What is expected:
Only an exact repetition of the lines from the one holding "3. Contribuintes cuja" to the end of the data is wanted, with pictures left out.

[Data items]
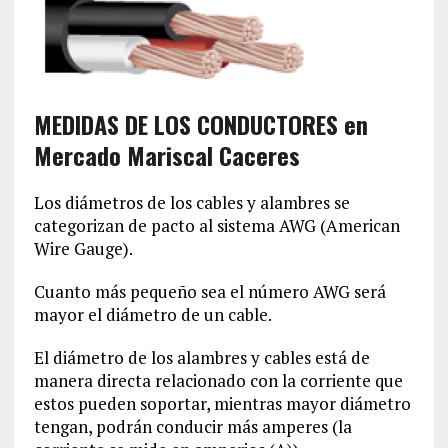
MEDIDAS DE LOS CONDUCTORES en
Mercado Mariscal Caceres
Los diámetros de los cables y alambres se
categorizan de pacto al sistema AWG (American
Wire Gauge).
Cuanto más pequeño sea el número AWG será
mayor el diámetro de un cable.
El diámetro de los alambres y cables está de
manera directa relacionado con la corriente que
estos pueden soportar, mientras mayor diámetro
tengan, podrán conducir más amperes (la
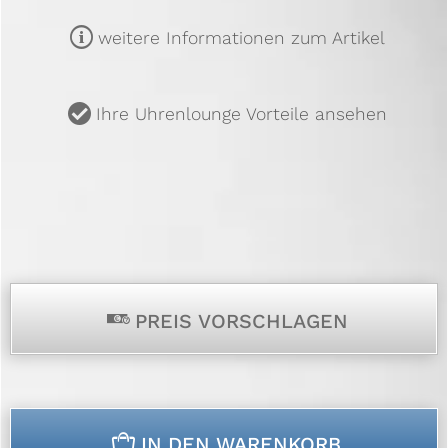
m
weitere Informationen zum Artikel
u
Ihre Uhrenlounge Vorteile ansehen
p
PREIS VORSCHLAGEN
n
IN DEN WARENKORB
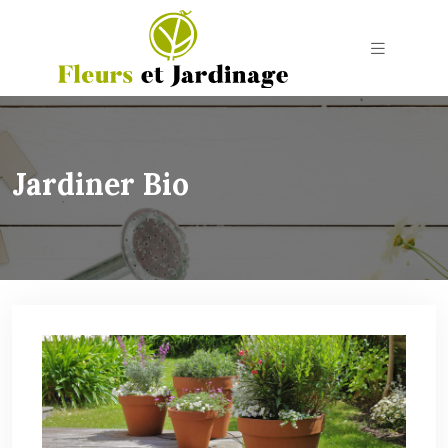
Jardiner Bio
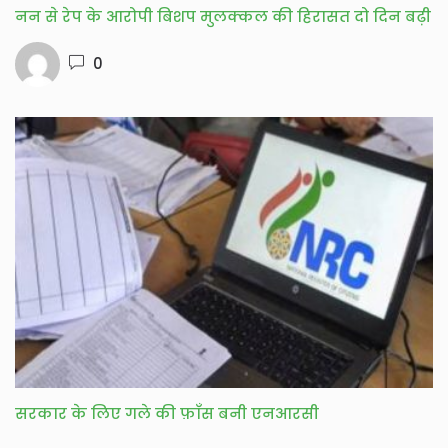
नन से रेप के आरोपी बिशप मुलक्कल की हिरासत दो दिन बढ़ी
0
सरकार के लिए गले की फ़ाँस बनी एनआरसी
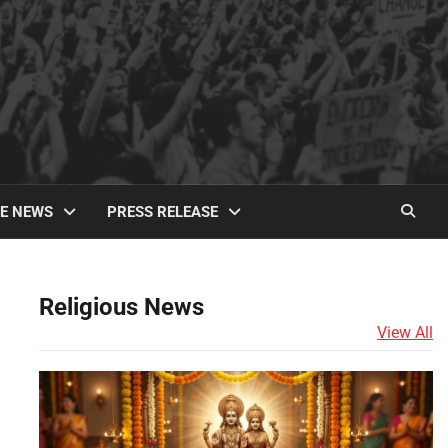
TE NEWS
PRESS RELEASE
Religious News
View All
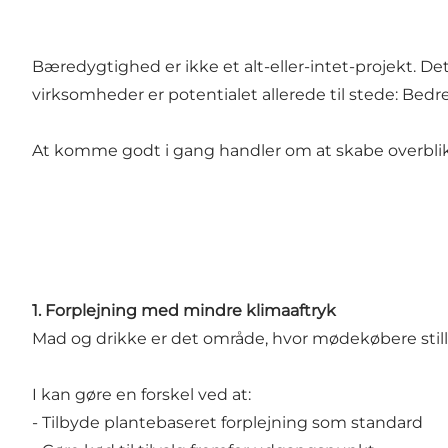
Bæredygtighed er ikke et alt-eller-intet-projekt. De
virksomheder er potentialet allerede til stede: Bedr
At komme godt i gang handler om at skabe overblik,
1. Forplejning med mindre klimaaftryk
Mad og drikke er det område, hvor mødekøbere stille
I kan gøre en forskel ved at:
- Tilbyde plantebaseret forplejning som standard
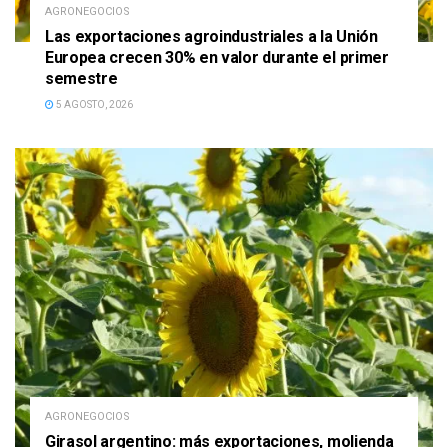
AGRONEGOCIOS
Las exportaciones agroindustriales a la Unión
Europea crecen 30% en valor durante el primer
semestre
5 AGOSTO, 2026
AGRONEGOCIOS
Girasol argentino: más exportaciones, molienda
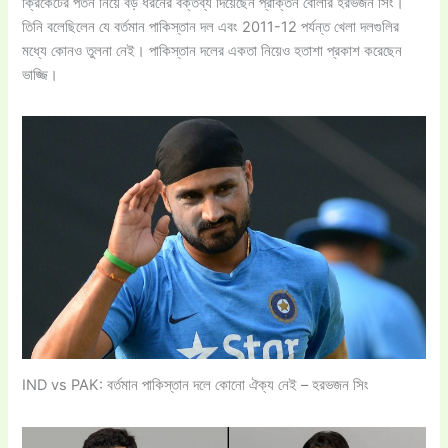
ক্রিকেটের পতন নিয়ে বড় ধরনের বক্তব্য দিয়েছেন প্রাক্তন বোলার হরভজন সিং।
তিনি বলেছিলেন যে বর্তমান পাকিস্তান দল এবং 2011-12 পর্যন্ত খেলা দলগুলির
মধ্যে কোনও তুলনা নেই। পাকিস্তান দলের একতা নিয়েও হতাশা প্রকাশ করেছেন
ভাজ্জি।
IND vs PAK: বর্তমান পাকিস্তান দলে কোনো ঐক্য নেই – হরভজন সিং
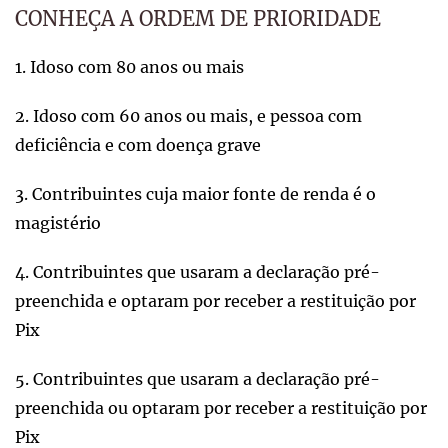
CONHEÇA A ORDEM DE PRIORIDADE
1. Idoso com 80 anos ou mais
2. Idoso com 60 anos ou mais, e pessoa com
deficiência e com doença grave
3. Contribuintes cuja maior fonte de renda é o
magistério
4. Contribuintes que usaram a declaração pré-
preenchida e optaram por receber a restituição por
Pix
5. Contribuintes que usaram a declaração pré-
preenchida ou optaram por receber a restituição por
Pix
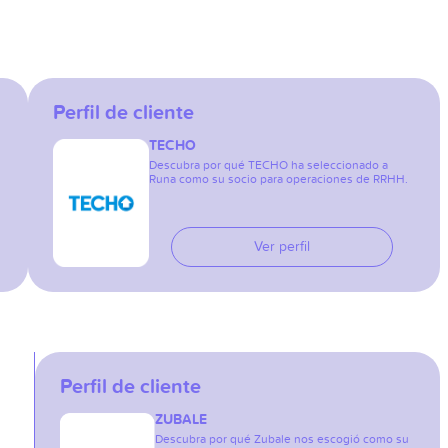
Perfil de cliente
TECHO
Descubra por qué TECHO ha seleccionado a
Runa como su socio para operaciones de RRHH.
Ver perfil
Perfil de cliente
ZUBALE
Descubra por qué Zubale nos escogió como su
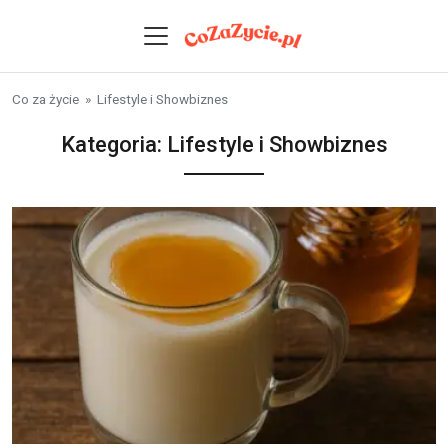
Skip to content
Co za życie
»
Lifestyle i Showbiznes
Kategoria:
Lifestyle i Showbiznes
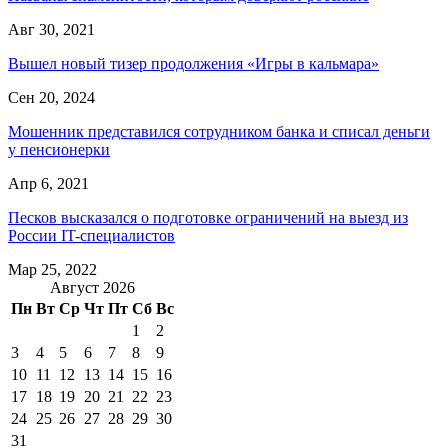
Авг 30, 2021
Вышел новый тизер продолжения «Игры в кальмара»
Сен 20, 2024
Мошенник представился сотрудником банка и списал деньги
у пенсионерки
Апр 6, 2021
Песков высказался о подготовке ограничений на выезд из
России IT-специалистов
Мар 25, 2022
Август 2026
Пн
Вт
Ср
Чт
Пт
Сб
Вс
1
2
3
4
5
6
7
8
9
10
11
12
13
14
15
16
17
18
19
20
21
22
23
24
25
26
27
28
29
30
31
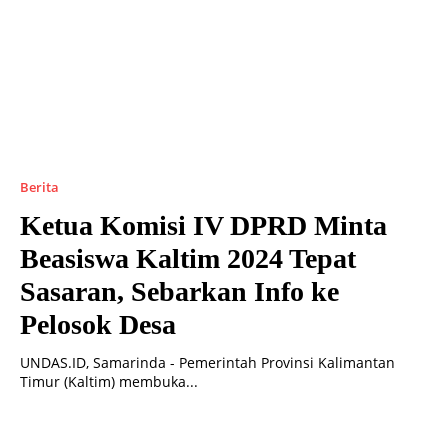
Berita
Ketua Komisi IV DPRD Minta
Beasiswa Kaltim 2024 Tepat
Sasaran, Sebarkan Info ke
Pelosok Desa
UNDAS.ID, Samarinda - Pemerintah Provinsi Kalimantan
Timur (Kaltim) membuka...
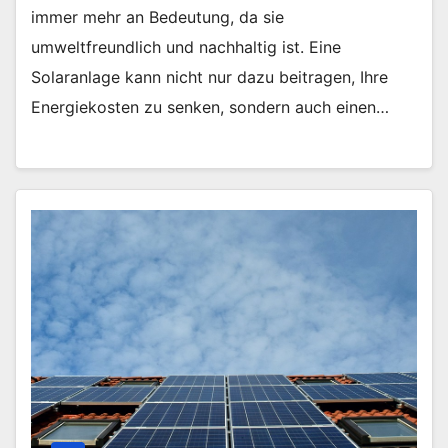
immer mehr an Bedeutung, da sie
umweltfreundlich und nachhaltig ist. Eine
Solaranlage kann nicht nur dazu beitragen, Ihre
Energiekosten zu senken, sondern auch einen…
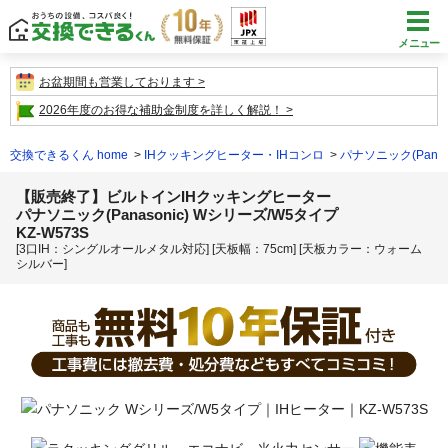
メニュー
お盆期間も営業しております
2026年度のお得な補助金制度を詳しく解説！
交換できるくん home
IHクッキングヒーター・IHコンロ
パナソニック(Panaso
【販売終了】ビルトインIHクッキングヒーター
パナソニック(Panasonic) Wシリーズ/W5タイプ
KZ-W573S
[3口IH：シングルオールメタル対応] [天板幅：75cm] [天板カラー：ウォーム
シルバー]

Output for this exercise:
3. Contribuintes cuja maior fonte de renda é o
magistério
4. Contribuintes que usaram a declaração pré-
preenchida e optaram por receber a restituição por
Pix
5. Contribuintes que usaram a declaração pré-
preenchida ou optaram por receber a restituição por
Pix
Perfil de cliente
TECHO
Descubra por qué TECHO ha seleccionado a
Runa como su socio para operaciones de RRHH.
Ver perfil
Perfil de cliente
ZUBALE
Descubra por qué Zubale nos escogió como su
Skip to content
Co za życie
»
Lifestyle i Showbiznes
Kategoria:
Lifestyle i Showbiznes
Авг 30, 2021
Вышел новый тизер продолжения «Игры в кальмара»
Сен 20, 2024
Мошенник представился сотрудником банка и списал деньги
у пенсионерки
Апр 6, 2021
Песков высказался о подготовке ограничений на выезд из
России IT-специалистов
Мар 25, 2022
Август 2026
Пн
Вт
Ср
Чт
Пт
Сб
Вс
1
2
3
4
5
6
7
8
9
10
11
12
13
14
15
16
17
18
19
20
21
22
23
24
25
26
27
28
29
30
31
Berita
Ketua Komisi IV DPRD Minta
Beasiswa Kaltim 2024 Tepat
Sasaran, Sebarkan Info ke
Pelosok Desa
UNDAS.ID, Samarinda - Pemerintah Provinsi Kalimantan
Timur (Kaltim) membuka...
immer mehr an Bedeutung, da sie
umweltfreundlich und nachhaltig ist. Eine
Solaranlage kann nicht nur dazu beitragen, Ihre
Energiekosten zu senken, sondern auch einen…
メニュー
お盆期間も営業しております
2026年度のお得な補助金制度を詳しく解説！
交換できるくん home
IHクッキングヒーター・IHコンロ
パナソニック(Panaso
【販売終了】ビルトインIHクッキングヒーター
パナソニック(Panasonic) Wシリーズ/W5タイプ
KZ-W573S
[3口IH：シングルオールメタル対応] [天板幅：75cm] [天板カラー：ウォーム
シルバー]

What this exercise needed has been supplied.